On Tuesday, the San Francisco County Transportation Authority’s [SFCTA] deputy director for capital projects was supposed to provide answers as to when the still-shuttered Transbay Transit Center and Salesforce Park might reopen.
Instead, Deputy Director Eric Cordoba told the SFCTA board that he didn’t have much to report.
“Preliminary findings will be presented to the Transbay Joint Powers Authority this coming Thursday,” said Cordoba at Tuesday’s hearing, but confessed that a more in-depth analysis of the problem will only be ready to present “within the next month—or two months maximum.”
In a memo circulated ahead of the hearing, Cordoba explained that city organs are still busy testing the materials that compose the terminal’s faulty girders:
A series of samples were collected from the affected girder in accordance with a plan and procedures agreed to by the panel and sent to an independent lab in New York for a series of metallurgical analyses.
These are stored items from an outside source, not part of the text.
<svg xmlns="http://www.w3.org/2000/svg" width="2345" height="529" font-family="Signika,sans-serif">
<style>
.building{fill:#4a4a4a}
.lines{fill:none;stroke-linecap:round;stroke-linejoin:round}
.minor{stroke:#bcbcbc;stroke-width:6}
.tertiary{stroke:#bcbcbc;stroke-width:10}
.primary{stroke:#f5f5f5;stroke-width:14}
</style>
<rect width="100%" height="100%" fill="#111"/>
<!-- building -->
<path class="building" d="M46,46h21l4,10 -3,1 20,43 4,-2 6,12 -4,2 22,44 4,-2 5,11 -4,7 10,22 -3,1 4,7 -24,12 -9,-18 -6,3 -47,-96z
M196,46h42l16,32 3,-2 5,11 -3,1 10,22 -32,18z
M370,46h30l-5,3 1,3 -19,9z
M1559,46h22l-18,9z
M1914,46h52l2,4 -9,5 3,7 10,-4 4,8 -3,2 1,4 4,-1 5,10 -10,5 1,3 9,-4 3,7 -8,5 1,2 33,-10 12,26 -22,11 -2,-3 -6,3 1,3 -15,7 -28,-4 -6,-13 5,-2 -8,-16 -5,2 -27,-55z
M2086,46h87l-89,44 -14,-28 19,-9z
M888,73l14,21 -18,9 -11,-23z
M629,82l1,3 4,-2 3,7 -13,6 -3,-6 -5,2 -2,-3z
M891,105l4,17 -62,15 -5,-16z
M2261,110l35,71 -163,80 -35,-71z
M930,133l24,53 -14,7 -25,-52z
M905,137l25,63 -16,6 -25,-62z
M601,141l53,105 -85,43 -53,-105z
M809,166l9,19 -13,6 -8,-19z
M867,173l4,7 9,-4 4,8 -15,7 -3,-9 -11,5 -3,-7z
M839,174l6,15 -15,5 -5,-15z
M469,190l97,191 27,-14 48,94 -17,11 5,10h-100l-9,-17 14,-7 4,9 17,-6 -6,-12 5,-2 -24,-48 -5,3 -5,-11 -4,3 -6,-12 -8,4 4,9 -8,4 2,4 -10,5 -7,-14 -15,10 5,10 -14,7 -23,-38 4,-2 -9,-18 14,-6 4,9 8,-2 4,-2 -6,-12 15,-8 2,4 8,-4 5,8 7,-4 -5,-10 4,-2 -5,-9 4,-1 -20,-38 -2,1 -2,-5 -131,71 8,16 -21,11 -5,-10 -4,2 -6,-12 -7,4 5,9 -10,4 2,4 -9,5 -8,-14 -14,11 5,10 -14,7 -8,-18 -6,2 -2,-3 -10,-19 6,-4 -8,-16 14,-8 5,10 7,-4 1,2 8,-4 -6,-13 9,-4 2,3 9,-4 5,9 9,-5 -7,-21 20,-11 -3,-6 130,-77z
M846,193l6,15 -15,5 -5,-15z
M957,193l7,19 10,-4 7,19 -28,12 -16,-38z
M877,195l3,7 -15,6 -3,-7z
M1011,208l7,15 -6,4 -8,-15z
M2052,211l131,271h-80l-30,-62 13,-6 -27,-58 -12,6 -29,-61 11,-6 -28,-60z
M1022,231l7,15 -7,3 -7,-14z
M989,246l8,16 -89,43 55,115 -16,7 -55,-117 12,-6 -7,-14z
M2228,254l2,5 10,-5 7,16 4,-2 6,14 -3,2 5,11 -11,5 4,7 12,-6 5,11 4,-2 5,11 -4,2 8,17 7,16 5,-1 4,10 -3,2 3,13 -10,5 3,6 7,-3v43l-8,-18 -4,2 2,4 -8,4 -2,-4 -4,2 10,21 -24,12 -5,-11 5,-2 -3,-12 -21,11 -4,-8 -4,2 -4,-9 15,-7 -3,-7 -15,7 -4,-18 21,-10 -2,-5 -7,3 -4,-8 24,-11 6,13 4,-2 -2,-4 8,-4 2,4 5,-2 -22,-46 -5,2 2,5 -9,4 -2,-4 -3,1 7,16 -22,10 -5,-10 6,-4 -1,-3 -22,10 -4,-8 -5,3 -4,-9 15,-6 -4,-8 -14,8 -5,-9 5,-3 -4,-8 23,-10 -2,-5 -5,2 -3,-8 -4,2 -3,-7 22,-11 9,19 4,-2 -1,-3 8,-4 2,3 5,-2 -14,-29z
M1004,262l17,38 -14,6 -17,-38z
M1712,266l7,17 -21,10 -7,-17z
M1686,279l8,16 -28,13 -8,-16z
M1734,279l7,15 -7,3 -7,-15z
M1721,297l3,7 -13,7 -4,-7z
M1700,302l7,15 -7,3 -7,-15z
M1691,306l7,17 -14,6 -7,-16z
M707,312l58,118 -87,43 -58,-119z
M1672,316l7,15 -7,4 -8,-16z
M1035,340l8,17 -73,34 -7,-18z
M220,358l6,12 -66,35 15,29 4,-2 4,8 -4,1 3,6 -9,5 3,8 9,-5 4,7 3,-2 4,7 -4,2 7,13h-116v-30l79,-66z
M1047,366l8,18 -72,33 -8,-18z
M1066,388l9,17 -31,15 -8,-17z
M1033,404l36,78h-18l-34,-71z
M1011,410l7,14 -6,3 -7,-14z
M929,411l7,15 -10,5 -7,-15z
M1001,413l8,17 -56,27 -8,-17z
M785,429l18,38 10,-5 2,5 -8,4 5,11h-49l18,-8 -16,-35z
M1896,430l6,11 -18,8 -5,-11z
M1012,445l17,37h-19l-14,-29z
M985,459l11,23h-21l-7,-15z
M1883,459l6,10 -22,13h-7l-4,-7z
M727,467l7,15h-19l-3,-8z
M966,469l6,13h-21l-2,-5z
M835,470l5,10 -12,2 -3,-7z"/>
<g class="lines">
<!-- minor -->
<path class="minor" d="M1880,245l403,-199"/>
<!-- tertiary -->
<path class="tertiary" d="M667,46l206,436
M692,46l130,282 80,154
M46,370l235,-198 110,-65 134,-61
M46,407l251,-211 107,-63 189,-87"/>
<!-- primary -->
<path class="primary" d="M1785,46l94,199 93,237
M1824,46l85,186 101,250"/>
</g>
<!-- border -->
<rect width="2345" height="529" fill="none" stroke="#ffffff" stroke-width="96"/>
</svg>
All mechanical testing is anticipated to be complete by December 14. The final report on the root cause assessment is anticipated by early January 2019.
[...] At this time, it is difficult to determine when the fix will be complete, since a lot depends on the lead time for the material s needed to implement the fix.
Cordoba writes that “structural engineers have developed and analyzed a variety of fixes,” but until someone figures out precisely which one the situation calls for, the best this preparation can do is “reduce the implementation time” in the future.
Supervisor Aaron Peskin, who chairs the board, asked Cordoba, “So the question is when, and the answer is we don’t know?”
To which Cordoba replied, “We have speculation, but I’d rather have the experts address that to the board on Thursday.”
Cordoba added, “We were hoping to have more ready today” and noted that the problem is “very complicated.”
Dennis Turchon, construction manager on the Transbay Transit Center project, also declined to guess when a repair might be implemented (much less completed), telling Peskin, “We can't put a timeline on it at this point.”
Peskin, transparently grumpy about the lack of clear answers, asked, “Any comment on this otherwise depressing item?”
No one else had anything to say in response.
The new multibillion-dollar facility has been closed since the discovery of cracks in the bus bridge on September 25, just a few weeks after it opened.
Although a temporary shoring system is in place to prevent the damaged section from degrading further, the building remains closed to both vehicles and commuters.
Cordoba noted Tuesday that no additional cracks have been found anywhere and that inspections are ongoing.